THE TASK: Find every line of the material that contains the word "Bangla" and copy each one in full.

(Page images and the text extracted from them)
########################################

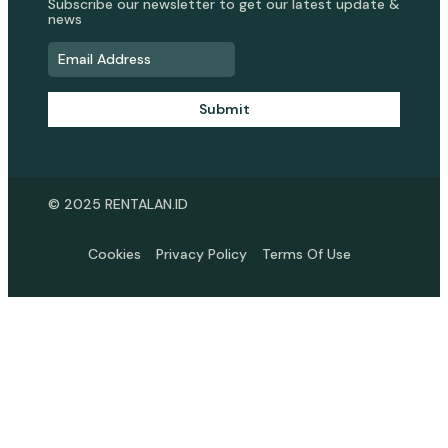
Subscribe our newsletter to get our latest update &
news
Submit
© 2025 RENTALAN.ID
Cookies
Privacy Policy
Terms Of Use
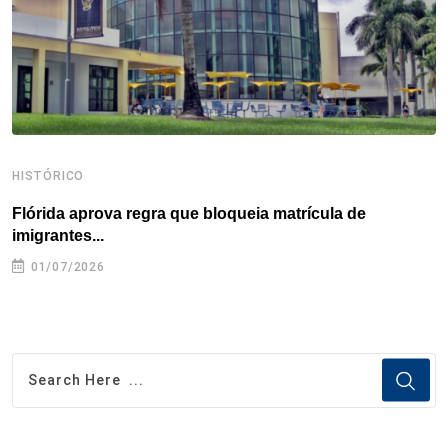
k
n
s
p
t
HISTÓRICO
H
Flórida aprova regra que bloqueia matrícula de
A
imigrantes...
01/07/2026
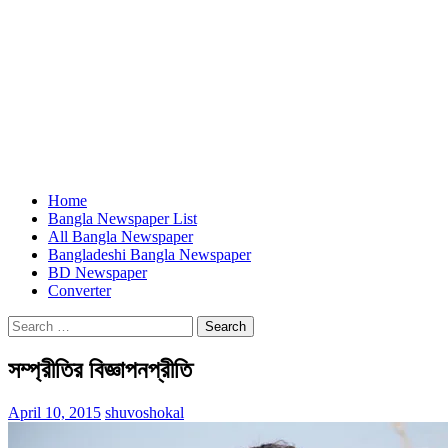
Home
Bangla Newspaper List
All Bangla Newspaper
Bangladeshi Bangla Newspaper
BD Newspaper
Converter
Search
for:
সম্প্রীতির বিজ্ঞাপনপ্রীতি
April 10, 2015
shuvoshokal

########################################

OUTPUT BELOW:
Bangla Newspaper List
All Bangla Newspaper
Bangladeshi Bangla Newspaper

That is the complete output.